Edit 4: Another good intro, avoids really heavy math, but provides references to a lot of that detail at the bottom, if you want to dig into it. Includes pseudo-code, good diagrams, and a lengthy description of backpropagation.
This is kind of like saying "I'd like to learn more about electronics.. anyone tell me where to start?" Pattern Recognition is a whole field - there are hundreds, if not thousands of books out there, and any university has at least several (probably 10 or more) courses at the grad level on this. There are numerous journals dedicated to this as well, that have been publishing for decades ... conferences ..
You might start with the wikipedia.
http://en.wikipedia.org/wiki/Pattern_recognition
This is kind of an old question, but it's relevant so I figured I'd post it here :-) Stanford began offering an online Machine Learning class here - http://www.ml-class.org
OpenCV has some functions for pattern recognition in images.
You might want to look at this :http://opencv.willowgarage.com/documentation/pattern_recognition.html. (broken link: closest thing in the new doc is http://opencv.willowgarage.com/documentation/cpp/ml__machine_learning.html, although it is no longer what I'd call helpful documentation for a beginner - see other answers)
However, I also recommend starting with Matlab because openCV is not intuitive to use.
Lot of useful links on this page on computer vision related pattern recognition. Some of the links seem to be broken now but you may find it useful.

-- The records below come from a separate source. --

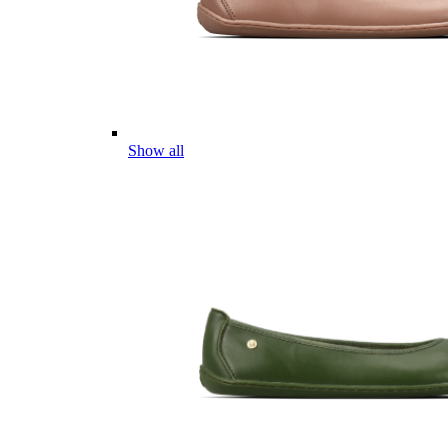
Show all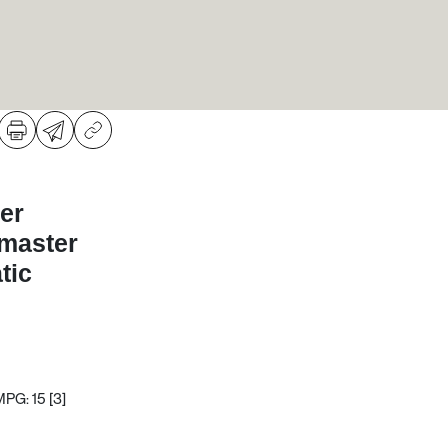
er
dmaster
tic
MPG: 15
[3]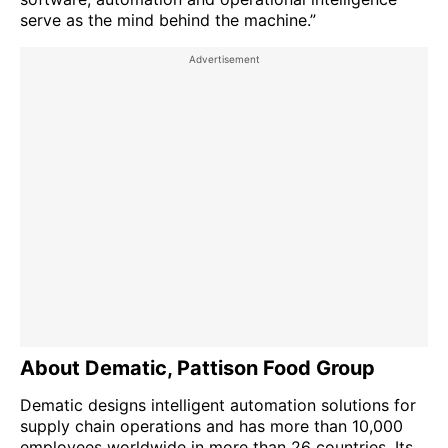
serve as the mind behind the machine.”
About Dematic, Pattison Food Group
Dematic designs intelligent automation solutions for
supply chain operations and has more than 10,000
employees worldwide in more than 26 countries. Its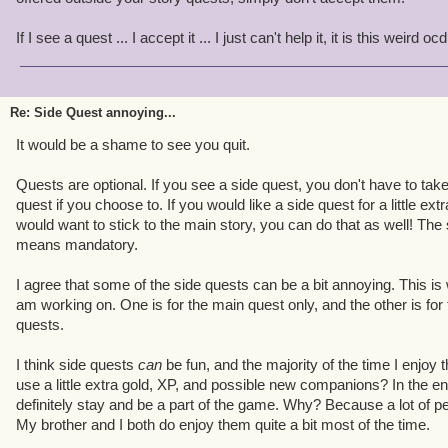
If I see a quest ... I accept it ... I just can't help it, it is this weird
Re: Side Quest annoying...
It would be a shame to see you quit.
Quests are optional. If you see a side quest, you don't have to take
quest if you choose to. If you would like a side quest for a little extr
would want to stick to the main story, you can do that as well! The
means mandatory.
I agree that some of the side quests can be a bit annoying. This is
am working on. One is for the main quest only, and the other is fo
quests.
I think side quests
can
be fun, and the majority of the time I enjoy
use a little extra gold, XP, and possible new companions? In the en
definitely stay and be a part of the game. Why? Because a lot of p
My brother and I both do enjoy them quite a bit most of the time.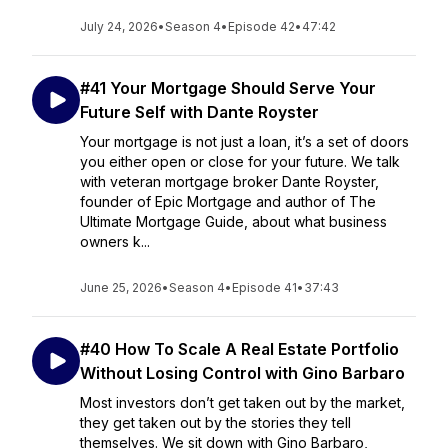
July 24, 2026
•
Season 4
•
Episode 42
•
47:42
#41 Your Mortgage Should Serve Your
Future Self with Dante Royster
Your mortgage is not just a loan, it’s a set of doors
you either open or close for your future. We talk
with veteran mortgage broker Dante Royster,
founder of Epic Mortgage and author of The
Ultimate Mortgage Guide, about what business
owners k...
June 25, 2026
•
Season 4
•
Episode 41
•
37:43
#40 How To Scale A Real Estate Portfolio
Without Losing Control with Gino Barbaro
Most investors don’t get taken out by the market,
they get taken out by the stories they tell
themselves. We sit down with Gino Barbaro,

I am not an expert on this, but reading about Hidden Markov Models is a good way to start.
Beware false patterns! For any decently large data set you will find subsets that appear to have pattern, even if it is a data set of coin flips. No good process for pattern recognition should be without statistical techniques to assess confidence that the detected patterns are real. When possible, run your algorithms on random data to see what patterns they detect. These experiments will give you a baseline for the strength of a pattern that can be found in random (a.k.a "null") data. This kind of technique can help you assess the "false discovery rate" for your findings.
learning pattern-recoginition is easier in matlab..

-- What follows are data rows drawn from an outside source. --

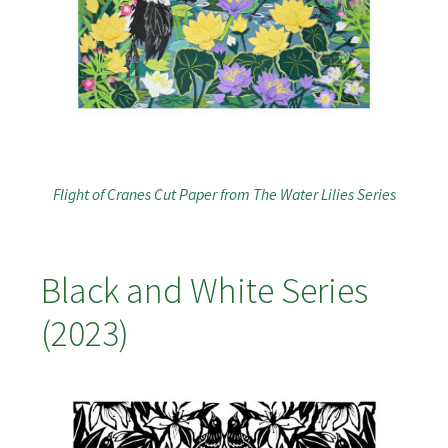
Flight of Cranes Cut Paper from The Water Lilies Series
Black and White Series
(2023)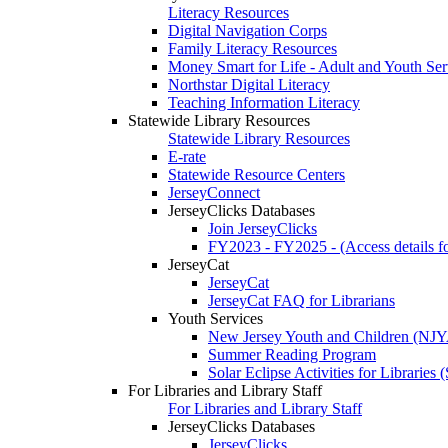
Literacy Resources
Digital Navigation Corps
Family Literacy Resources
Money Smart for Life - Adult and Youth Ser
Northstar Digital Literacy
Teaching Information Literacy
Statewide Library Resources
Statewide Library Resources
E-rate
Statewide Resource Centers
JerseyConnect
JerseyClicks Databases
Join JerseyClicks
FY2023 - FY2025 - (Access details for
JerseyCat
JerseyCat
JerseyCat FAQ for Librarians
Youth Services
New Jersey Youth and Children (NJ
Summer Reading Program
Solar Eclipse Activities for Librarie
For Libraries and Library Staff
For Libraries and Library Staff
JerseyClicks Databases
JerseyClicks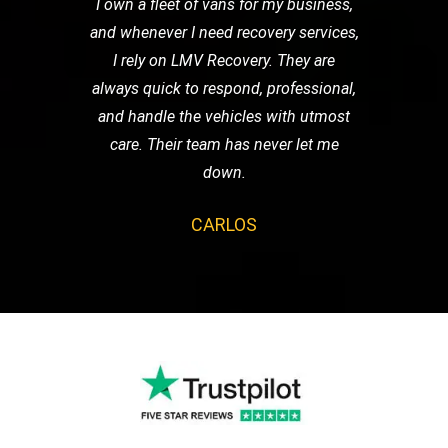
I own a fleet of vans for my business,
and whenever I need recovery services,
I rely on LMV Recovery. They are
always quick to respond, professional,
and handle the vehicles with utmost
care. Their team has never let me
down.
CARLOS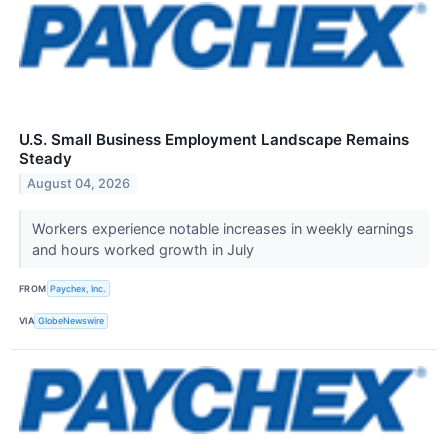
U.S. Small Business Employment Landscape Remains
Steady
August 04, 2026
Workers experience notable increases in weekly earnings
and hours worked growth in July
FROM
Paychex, Inc.
VIA
GlobeNewswire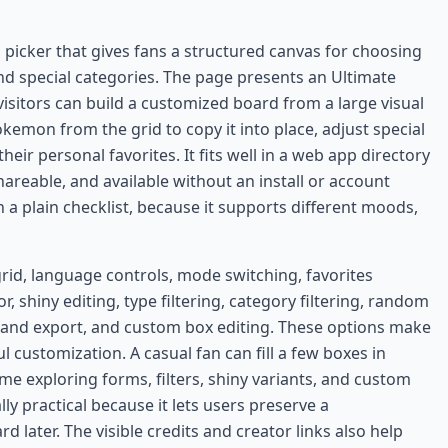
picker that gives fans a structured canvas for choosing
 special categories. The page presents an Ultimate
sitors can build a customized board from a large visual
kemon from the grid to copy it into place, adjust special
heir personal favorites. It fits well in a web app directory
shareable, and available without an install or account
 a plain checklist, because it supports different moods,
grid, language controls, mode switching, favorites
, shiny editing, type filtering, category filtering, random
and export, and custom box editing. These options make
l customization. A casual fan can fill a few boxes in
me exploring forms, filters, shiny variants, and custom
lly practical because it lets users preserve a
rd later. The visible credits and creator links also help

there are several examples and there are functions to use.
it is good for the understanding concepts and experiments...
I would recommend starting with some MATLAB toolbox. MATLAB is an especially convenient place to start playing around with stuff like this due to its interactive console. A nice toolbox I personally used and really liked is PRTools (http://prtools.org); they have an implementation of pretty much every pattern recognition tool and also some other machine learning tools (Neural Networks, etc.). But the nice thing about MATLAB is that there are many other toolboxes as well you can try out (there is even a proprietary toolbox from Mathworks)
Whenever you feel comfortable enough with the different tools (and found out which classifier is perfomring best for you problem), you can start thinking about implementing the machine learning in a different application.